Excerpted text —
========================================
Introduction

This is a quick and dirty introduction to modern OpenGL rendering pipeline. If you already know everything then you can go to the next section.

In modern OpenGL, the rendering pipeline is programmable. Not everything is programmable but the most important parts. You have to use a special language called GLSL (OpenGL Shading Language) and make programs called shaders.

The data you send to shaders is prepared in the main program and is called vertices. Vertices represent the geometry of what you have to draw. A vertex is a kind of super point: it contains the coordinates of the object but also the texture coordinates of the point, sometimes (in 3D) the normal of the surface at that point, and many more possible things.

All the vertices are sent to the graphics card that passes them to the vertex shader which is responsible of transforming the coordinates of the vertex from the game world (2D or 3D) to the screen. After this first pass, the vertices go in the rasterizer which computes the color of each pixel. Then, the pixels go through a fragment shader which can compute the final color of the pixel and sometimes other attributes.

And that's it, basically!

See also: Rendering pipeline overview - OpenGL.org

Default shaders

In gf, every draw command ends in a shader. If no shader is specified, then a default shader is used.
========================================
Entries shown —
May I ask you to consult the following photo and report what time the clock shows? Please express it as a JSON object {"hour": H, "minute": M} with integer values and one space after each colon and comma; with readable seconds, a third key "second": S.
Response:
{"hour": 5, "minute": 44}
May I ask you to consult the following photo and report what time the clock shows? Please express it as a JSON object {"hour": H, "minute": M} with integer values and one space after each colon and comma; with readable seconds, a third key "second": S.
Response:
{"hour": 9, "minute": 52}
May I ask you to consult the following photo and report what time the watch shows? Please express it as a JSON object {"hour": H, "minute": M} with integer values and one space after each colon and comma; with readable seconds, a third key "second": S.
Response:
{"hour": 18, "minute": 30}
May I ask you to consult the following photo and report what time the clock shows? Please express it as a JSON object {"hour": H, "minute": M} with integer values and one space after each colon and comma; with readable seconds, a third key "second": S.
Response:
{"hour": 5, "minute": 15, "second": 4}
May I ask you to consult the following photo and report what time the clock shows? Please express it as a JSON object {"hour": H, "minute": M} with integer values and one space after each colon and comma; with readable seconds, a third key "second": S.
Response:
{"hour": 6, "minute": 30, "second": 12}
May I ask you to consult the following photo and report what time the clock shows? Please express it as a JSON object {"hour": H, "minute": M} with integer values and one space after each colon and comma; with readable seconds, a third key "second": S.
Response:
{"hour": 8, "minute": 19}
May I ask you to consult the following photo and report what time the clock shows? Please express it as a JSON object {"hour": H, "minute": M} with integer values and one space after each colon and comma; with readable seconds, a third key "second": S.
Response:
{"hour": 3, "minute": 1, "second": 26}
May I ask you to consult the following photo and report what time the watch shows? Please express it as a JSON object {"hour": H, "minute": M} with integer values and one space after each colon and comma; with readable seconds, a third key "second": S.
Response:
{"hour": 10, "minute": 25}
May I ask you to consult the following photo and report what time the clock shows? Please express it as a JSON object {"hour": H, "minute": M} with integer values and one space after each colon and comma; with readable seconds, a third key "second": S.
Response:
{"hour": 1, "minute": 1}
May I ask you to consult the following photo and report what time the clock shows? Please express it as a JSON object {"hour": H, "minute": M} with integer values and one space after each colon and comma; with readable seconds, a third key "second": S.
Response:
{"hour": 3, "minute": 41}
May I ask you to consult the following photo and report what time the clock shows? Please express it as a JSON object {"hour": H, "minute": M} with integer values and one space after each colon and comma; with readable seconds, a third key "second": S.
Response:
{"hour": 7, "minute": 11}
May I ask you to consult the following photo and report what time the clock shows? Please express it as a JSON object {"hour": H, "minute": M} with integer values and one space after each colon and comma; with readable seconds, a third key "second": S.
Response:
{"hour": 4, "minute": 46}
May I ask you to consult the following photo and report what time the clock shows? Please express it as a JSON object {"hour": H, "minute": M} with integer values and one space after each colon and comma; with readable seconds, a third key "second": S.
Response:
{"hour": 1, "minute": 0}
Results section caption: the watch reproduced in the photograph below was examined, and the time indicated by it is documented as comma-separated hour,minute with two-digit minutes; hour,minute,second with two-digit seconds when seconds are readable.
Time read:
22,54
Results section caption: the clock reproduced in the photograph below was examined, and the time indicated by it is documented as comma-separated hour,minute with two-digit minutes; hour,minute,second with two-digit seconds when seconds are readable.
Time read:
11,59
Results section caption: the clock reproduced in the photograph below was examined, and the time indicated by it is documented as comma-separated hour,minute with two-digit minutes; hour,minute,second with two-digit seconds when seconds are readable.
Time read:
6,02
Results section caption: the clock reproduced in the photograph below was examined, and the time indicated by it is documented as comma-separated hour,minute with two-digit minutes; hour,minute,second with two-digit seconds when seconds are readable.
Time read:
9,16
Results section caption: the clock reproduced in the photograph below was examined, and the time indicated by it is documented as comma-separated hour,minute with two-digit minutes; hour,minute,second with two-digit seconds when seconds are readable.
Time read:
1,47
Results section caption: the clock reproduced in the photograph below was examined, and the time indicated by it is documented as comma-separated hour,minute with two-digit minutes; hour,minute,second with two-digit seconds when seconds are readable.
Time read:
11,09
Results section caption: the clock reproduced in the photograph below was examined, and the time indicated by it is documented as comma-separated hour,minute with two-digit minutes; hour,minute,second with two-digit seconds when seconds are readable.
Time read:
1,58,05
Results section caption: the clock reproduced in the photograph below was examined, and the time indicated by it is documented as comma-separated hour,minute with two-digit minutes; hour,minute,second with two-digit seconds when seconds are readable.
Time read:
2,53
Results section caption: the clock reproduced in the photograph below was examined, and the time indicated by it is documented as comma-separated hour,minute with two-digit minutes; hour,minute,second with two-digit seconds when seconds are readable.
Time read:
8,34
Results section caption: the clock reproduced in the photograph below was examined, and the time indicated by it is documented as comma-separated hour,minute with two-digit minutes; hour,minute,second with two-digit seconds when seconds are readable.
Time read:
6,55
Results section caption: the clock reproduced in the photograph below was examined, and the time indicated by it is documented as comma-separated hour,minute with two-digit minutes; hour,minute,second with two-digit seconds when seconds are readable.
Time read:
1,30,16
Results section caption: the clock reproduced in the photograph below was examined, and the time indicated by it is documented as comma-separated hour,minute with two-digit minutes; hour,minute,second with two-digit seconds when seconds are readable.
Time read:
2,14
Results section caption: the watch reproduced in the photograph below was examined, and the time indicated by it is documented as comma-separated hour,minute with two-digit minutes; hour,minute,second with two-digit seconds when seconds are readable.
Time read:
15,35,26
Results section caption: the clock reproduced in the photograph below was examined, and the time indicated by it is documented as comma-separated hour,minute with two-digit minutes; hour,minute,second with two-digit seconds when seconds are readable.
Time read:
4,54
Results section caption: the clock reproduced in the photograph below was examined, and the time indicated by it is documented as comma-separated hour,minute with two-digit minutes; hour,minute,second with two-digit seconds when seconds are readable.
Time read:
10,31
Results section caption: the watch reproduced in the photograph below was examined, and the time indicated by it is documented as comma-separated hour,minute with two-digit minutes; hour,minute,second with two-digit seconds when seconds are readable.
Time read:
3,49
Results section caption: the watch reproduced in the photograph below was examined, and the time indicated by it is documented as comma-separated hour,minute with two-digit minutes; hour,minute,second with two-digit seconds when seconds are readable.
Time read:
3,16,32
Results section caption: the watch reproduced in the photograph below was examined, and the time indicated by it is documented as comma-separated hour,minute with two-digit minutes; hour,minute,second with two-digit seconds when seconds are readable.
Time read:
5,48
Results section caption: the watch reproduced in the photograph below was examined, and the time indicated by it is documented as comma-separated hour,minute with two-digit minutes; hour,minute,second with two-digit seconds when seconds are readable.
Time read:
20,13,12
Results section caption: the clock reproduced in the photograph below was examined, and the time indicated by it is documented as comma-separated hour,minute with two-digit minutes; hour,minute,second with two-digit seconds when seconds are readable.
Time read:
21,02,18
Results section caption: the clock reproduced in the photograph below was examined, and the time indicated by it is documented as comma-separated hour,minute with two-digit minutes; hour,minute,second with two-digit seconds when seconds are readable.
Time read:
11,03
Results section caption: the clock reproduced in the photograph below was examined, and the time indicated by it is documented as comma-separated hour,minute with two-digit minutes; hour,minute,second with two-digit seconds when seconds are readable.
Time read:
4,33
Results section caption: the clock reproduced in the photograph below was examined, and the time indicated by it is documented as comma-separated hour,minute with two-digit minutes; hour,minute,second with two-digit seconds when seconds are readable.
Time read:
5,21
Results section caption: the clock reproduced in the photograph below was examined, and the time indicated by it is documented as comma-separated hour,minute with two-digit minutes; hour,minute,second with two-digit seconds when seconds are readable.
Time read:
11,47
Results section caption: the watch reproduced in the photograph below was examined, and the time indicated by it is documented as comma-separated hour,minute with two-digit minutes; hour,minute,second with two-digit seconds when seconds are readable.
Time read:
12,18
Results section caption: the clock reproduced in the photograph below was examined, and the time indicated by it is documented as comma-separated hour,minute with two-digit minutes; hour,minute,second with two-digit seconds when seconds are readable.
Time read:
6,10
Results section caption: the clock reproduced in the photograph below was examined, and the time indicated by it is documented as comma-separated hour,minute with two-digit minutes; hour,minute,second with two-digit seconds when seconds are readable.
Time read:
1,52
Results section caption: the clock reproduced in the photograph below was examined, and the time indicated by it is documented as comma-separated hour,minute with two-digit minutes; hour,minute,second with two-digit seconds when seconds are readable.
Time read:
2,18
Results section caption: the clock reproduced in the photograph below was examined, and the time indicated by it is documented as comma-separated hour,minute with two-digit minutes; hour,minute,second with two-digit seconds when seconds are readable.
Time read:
========================================
Your instructions —
Reproduce the OpenGL introduction starting with "All the vertices" and going on through "that's it, basically!", but change "rasterizer" to "rasterization stage".

Task result —
All the vertices are sent to the graphics card that passes them to the vertex shader which is responsible of transforming the coordinates of the vertex from the game world (2D or 3D) to the screen. After this first pass, the vertices go in the rasterization stage which computes the color of each pixel. Then, the pixels go through a fragment shader which can compute the final color of the pixel and sometimes other attributes.

And that's it, basically!